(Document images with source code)
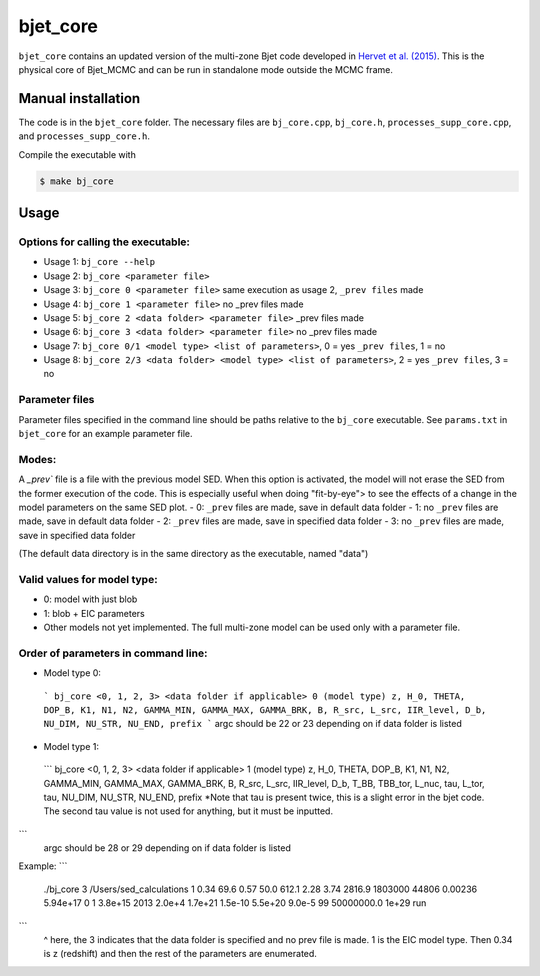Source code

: bjet_core
=========

``bjet_core`` contains an updated version of the multi-zone Bjet code developed in `Hervet et al. (2015) <https://ui.adsabs.harvard.edu/abs/2015A%26A...578A..69H/abstract>`_. This is the physical core of Bjet_MCMC and can be run in standalone mode outside the MCMC frame.

Manual installation
-------------------

The code is in the ``bjet_core`` folder. The necessary files are ``bj_core.cpp``, ``bj_core.h``, ``processes_supp_core.cpp``, and ``processes_supp_core.h``.

Compile the executable with 

.. code-block:: console

   $ make bj_core

Usage
-----

Options for calling the executable:
^^^^^^^^^^^^^^^^^^^^^^^^^^^^^^^^^^^

- Usage 1: ``bj_core --help``
- Usage 2: ``bj_core <parameter file>``
- Usage 3: ``bj_core 0 <parameter file>`` same execution as usage 2, ``_prev files`` made
- Usage 4: ``bj_core 1 <parameter file>``                           no _prev files made
- Usage 5: ``bj_core 2 <data folder> <parameter file>``            _prev files made
- Usage 6: ``bj_core 3 <data folder> <parameter file>``               no _prev files made
- Usage 7: ``bj_core 0/1 <model type> <list of parameters>``, 0 = yes ``_prev files``, 1 = no
- Usage 8: ``bj_core 2/3 <data folder> <model type> <list of parameters>``, 2 = yes ``_prev files``, 3 = no

Parameter files
^^^^^^^^^^^^^^^

Parameter files specified in the command line should be paths relative to the ``bj_core`` executable. See ``params.txt`` in ``bjet_core`` for an example parameter file.


Modes:
^^^^^^

A `_prev`` file is a file with the previous model SED. When this option is activated, the model will not erase the SED from the former execution of the code. This is especially useful when doing "fit-by-eye"> to see the effects of a change in the model parameters on the same SED plot.
- 0: ``_prev`` files are made, save in default data folder
- 1: no ``_prev`` files are made, save in default data folder
- 2: ``_prev`` files are made, save in specified data folder
- 3: no ``_prev`` files are made, save in specified data folder

(The default data directory is in the same directory as the executable, named "data")

Valid values for model type:
^^^^^^^^^^^^^^^^^^^^^^^^^^^^

- 0: model with just blob
- 1: blob + EIC parameters
- Other models not yet implemented. The full multi-zone model can be used only with a parameter file.

Order of parameters in command line:
^^^^^^^^^^^^^^^^^^^^^^^^^^^^^^^^^^^^

- Model type 0:
 ```
 bj_core <0, 1, 2, 3> <data folder if applicable> 0 (model type)
 z, H_0, THETA, DOP_B, K1, N1, N2, GAMMA_MIN, GAMMA_MAX, GAMMA_BRK, B, R_src,
 L_src, IIR_level, D_b, NU_DIM, NU_STR, NU_END, prefix
 ```
 argc should be 22 or 23 depending on if data folder is listed

- Model type 1:
 ```
 bj_core <0, 1, 2, 3> <data folder if applicable> 1 (model type)
 z, H_0, THETA, DOP_B, K1, N1, N2, GAMMA_MIN, GAMMA_MAX, GAMMA_BRK, B, R_src,
 L_src, IIR_level, D_b, T_BB, TBB_tor, L_nuc, tau, L_tor, tau, NU_DIM, NU_STR, NU_END, prefix
 *Note that tau is present twice, this is a slight error in the bjet code. The second tau value is not used for
 anything, but it must be inputted.
```
 argc should be 28 or 29 depending on if data folder is listed

Example:
```
 ./bj_core 3 /Users/sed_calculations 1 0.34 69.6 0.57 50.0 612.1 2.28 3.74 2816.9 1803000 44806 0.00236 5.94e+17 0 1 3.8e+15 2013 2.0e+4 1.7e+21 1.5e-10 5.5e+20 9.0e-5 99 50000000.0 1e+29 run
```
 ^ here, the 3 indicates that the data folder is specified and no prev file is made. 1 is the EIC model type. Then 0.34 is z (redshift) and then the rest of the parameters are enumerated.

### Exercise
Please copy every line from the entries that includes the word "save".

### Answer space
- 0: ``_prev`` files are made, save in default data folder
- 1: no ``_prev`` files are made, save in default data folder
- 2: ``_prev`` files are made, save in specified data folder
- 3: no ``_prev`` files are made, save in specified data folder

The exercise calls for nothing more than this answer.